Appears in
Oxford Companion to Food

By Alan Davidson

Published 2014

  • About

mole the most famous Mexican sauce, takes its name from molli, a Nahuatl word meaning mixture or concoction; and it is indeed a mixture of many ingredients. The constant factor among the numerous different versions is the starring role played by chilli peppers and the fact that the mixture is always cooked.

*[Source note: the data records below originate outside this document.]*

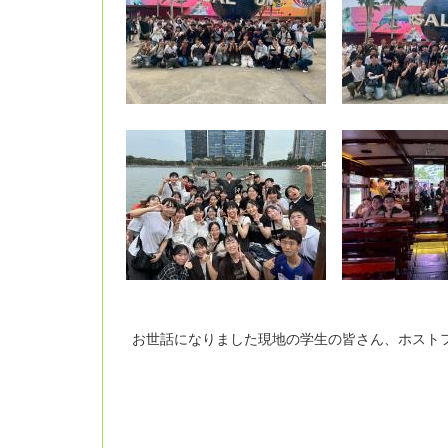
お世話になりました現地の学生の皆さん、ホストフ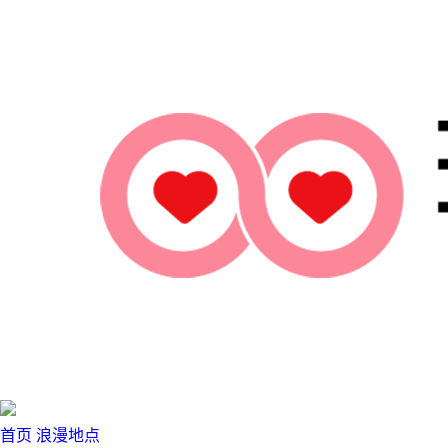
首页
浪漫地点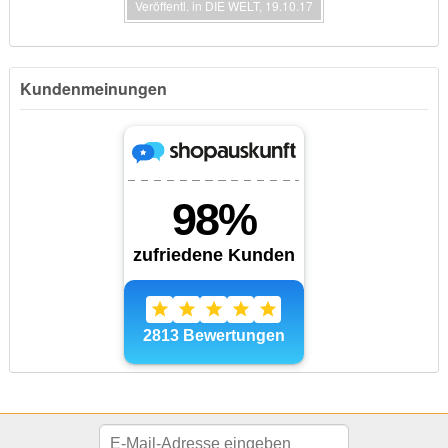
Veröffentl. in DIE WELT, 19.10.17
Kundenmeinungen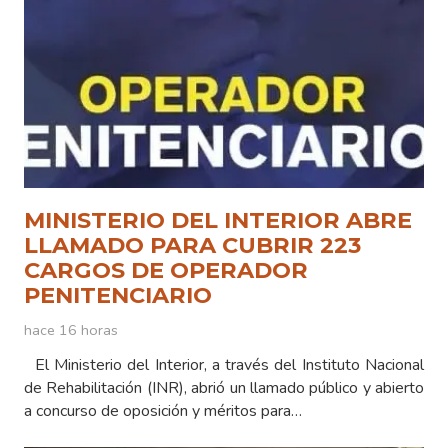
MINISTERIO DEL INTERIOR ABRE
LLAMADO PARA CUBRIR 223
CARGOS DE OPERADOR
PENITENCIARIO
hace 16 horas
El Ministerio del Interior, a través del Instituto Nacional
de Rehabilitación (INR), abrió un llamado público y abierto
a concurso de oposición y méritos para…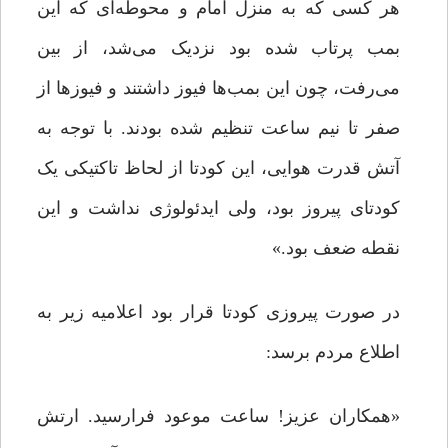
هر کسی که به منزل امام و محوطه‌ای که این
بمب پرتاب شده بود نزدیک می‌شد، از بین
می‌رفت، چون این بمب‌ها فیوز داشتند و فیوزها از
صفر تا نیم ساعت تنظیم شده بودند. با توجه به
آتش قدرت هوایی، این کودتا از لحاظ تاکتیکی یک
کودتای پیروز بود، ولی ایدئولوژی نداشت و این
نقطه ضعف بود.»
در صورت پیروزی کودتا قرار بود اعلامیه زیر به
اطلاع مردم برسد:
«همکاران عزیز! ساعت موعود فرارسید. ارتش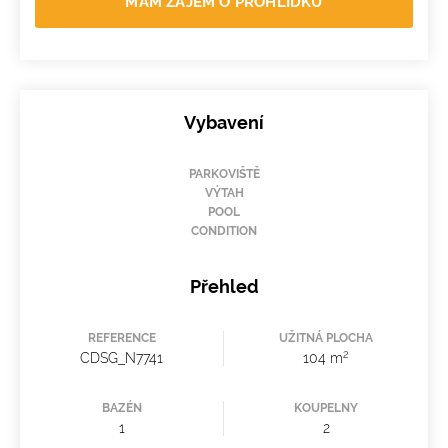
MÁM ZÁJEM O PROHLÍDKU
Vybavení
PARKOVIŠTĚ
VÝTAH
POOL
CONDITION
Přehled
REFERENCE
UŽITNÁ PLOCHA
2
CDSG_N7741
104 m
BAZÉN
KOUPELNY
1
2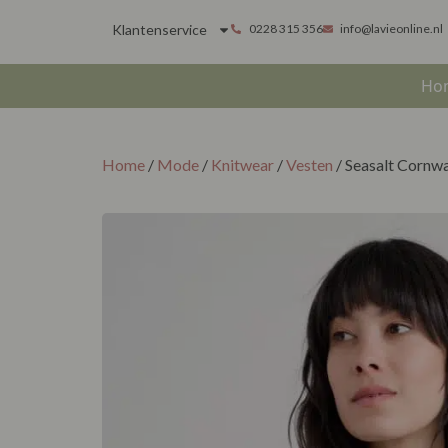
Klantenservice
0228 315 356
info@lavieonline.nl
Ho
Home
/
Mode
/
Knitwear
/
Vesten
/ Seasalt Cornw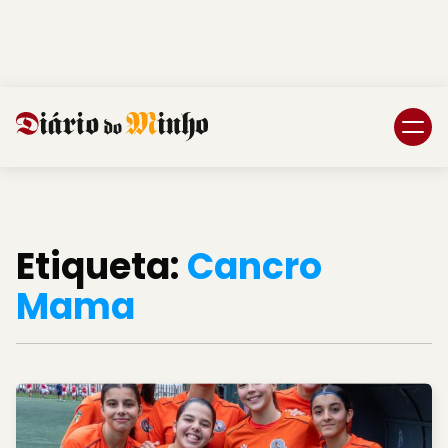
Login
Subscreva DM
Etiqueta:
Cancro
Mama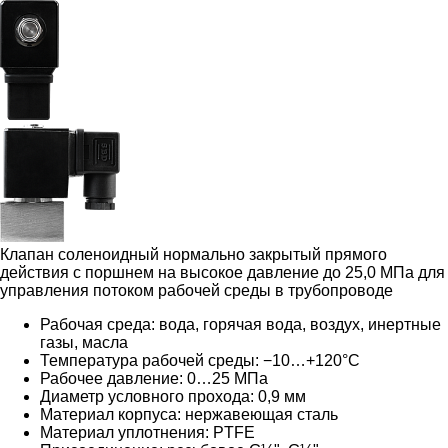
Клапан соленоидный нормально закрытый прямого
действия с поршнем на высокое давление до 25,0 МПа для
управления потоком рабочей среды в трубопроводе
Рабочая среда: вода, горячая вода, воздух, инертные
газы, масла
Температура рабочей среды: −10…+120°С
Рабочее давление: 0…
25 МПа
Диаметр условного прохода: 0,9 мм
Материал корпуса: нержавеющая сталь
Материал уплотнения: PTFE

Mole poblano de guajolote (Poblano is a synonym of Ancho, a cultivar of chilli pepper, and refers to the valley of Pueblo, where these peppers were first cultivated, while guajalote is wild turkey) or Pavo in mole poblano (pavo is the Mexican-Spanish word for turkey) is a dish of some antiquity and has achieved some fame for the inclusion of bitter chocolate in the sauce, although the quantity is small and the effect not separably discernible. Some have thought that the dish was made, with chocolate already added, in pre-Columbian times, but the lack of evidence for pre-Columbian use of chocolate as an ingredient in any food dish tells against this conclusively; and indeed the attitude of the Aztecs to chocolate was such that they would have been no more likely to use it in cooking than Spaniards would have been to cook with communion wine. Quite apart from this particular question, it is doubtful whether mole poblano dates as far back as the 17th century, as has been generally believed (see Laudan and Pilcher, 1999). Its paradigmatic place in Mexican cookery is somewhat akin to that of roast beef in Britain. Its role in social intercourse and in giving status to certain meals is explored by Joy Adapon (2001).